Today, West manages three full-service hospitals in Charleston, S.C., several diagnostic, ER and urgent care centers and many physician practices.
“Our biomed team handles all services from general floors, to labs and OR, as well as all the imaging services,” he says.
Asked about challenges, West responds with a bit of humor; “I would like to say the big Y2K bang, but maybe not.”
“Because we own services on all the equipment within our organization, my big challenge is keeping up with all the new technology associated with each area,” he says. “Over the years, we have grown in the integration of medical equipment. We have a high level of connectivity from EMR to physiological monitors; telemetry, wireless infusion pumps, PACS throughout imaging, networks within endoscopy, echo, EEG and a host of other specialty areas.”
He says that keeping his staff up on integrations, and the understanding of networking to support these areas, has been a big challenge as well.

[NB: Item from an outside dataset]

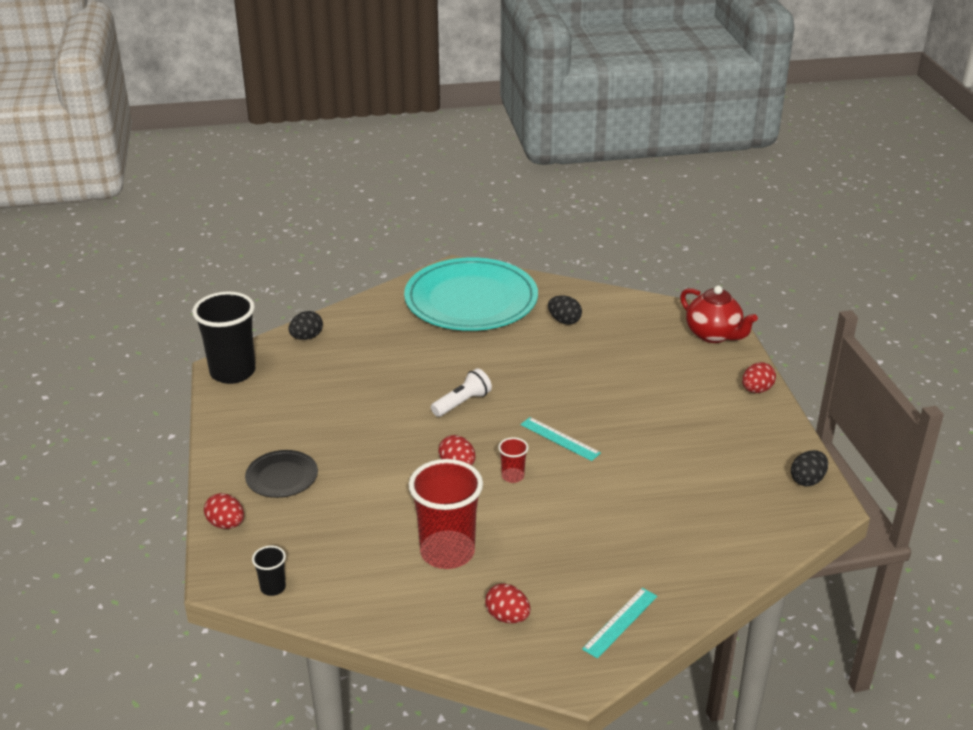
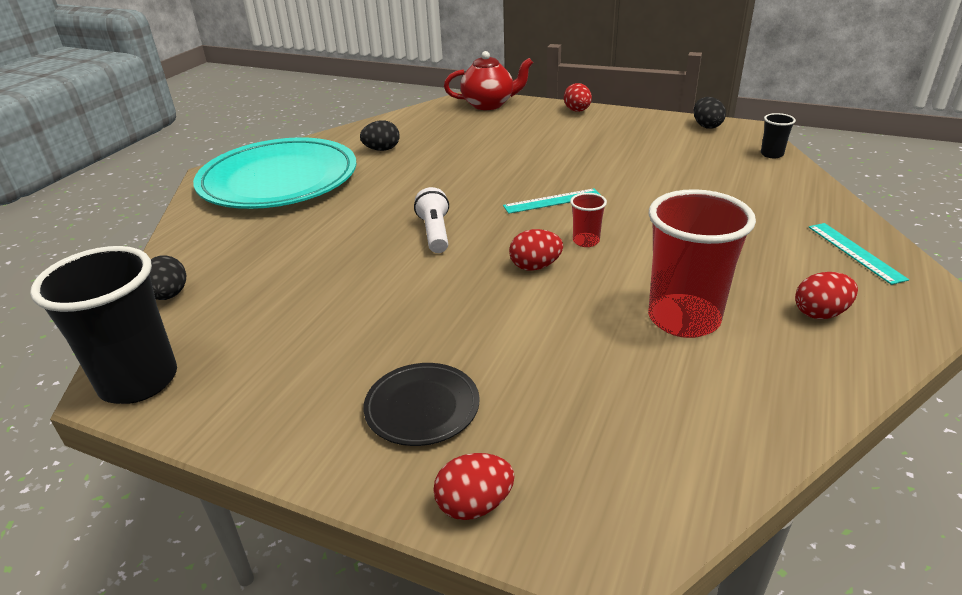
camera: 55 degrees left, 0 degrees up
(273, 588) = (663, 498): black cup -> black cup (771, 154)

“We are separate from IT but we work closely together to ensure the full infrastructure is maintained, which can be a challenge,” he adds.
Family and Leisure
Time away from work includes honey, livestock, woodworking and fishing. “I enjoy my little homestead where I raise cows, chickens and a host of other birds,” West says.
“I garden as much as I can for food and the beauty of flowers. The flowers are mostly for the other girls in my life, my honeybees. I raise honeybees and harvest their golden nectar to share with friends — and for a few coins. I also enjoy playing the guitar and building with wood — barns, sheds, houses.”
When he finds any extra time, West can be found on the river casting his fly rod, using his homemade flies. He is on the lookout for that special trophy fish.
“Of course I catch and release, so that trophy fish would only be seen in pictures,” he jokes.
On the home front, West gives credit to his wife of 38 years, Deborah, for the support and encouragement he has received over the years.
“We have two wonderful sons,” West says proudly. “My oldest, Justin Ramsey West, is a nurse at Mission Hospital in North Carolina — so healthcare and service runs in the family.”
“Timothy Blake West resides in Charleston with his wife, Jen, and our first lovely grandchild — Olivia Wren West. She has become the sparkle in our eyes at just a month old,” West says. “I can only say when it comes to family, everything else is set aside.”
What is important to know about West?
“I think first you have to understand that I greatly appreciate and love the biomed world,” he says. “When I get into anything, I strive to give my all to produce positive results. I love nothing more than to analyze and resolve problems. These problems seem to come more often and get larger each day, but they build character.”
He says that he takes nothing for granted and appreciates every opportunity.
“Most importantly, I do not look for what I can gain, but for what I can provide to others, to help them to grow and enjoy life and work in any way they can,” West says.
Favorite book: “The Worst Hard Times – The Dust Bowl” by Timothy Egan. “This should be a mandatory read for our culture today. Talk about survival.”
Favorite movie: “Fly Boys”
Favorite food: Shrimp and fish – hey, I live on the coast!
Hidden talent: Song writing
What’s on my desk/bench? “Phone, computer, pen and pad but most importantly a cup of coffee and a picture of my granddaughter; Olivia Wren West.”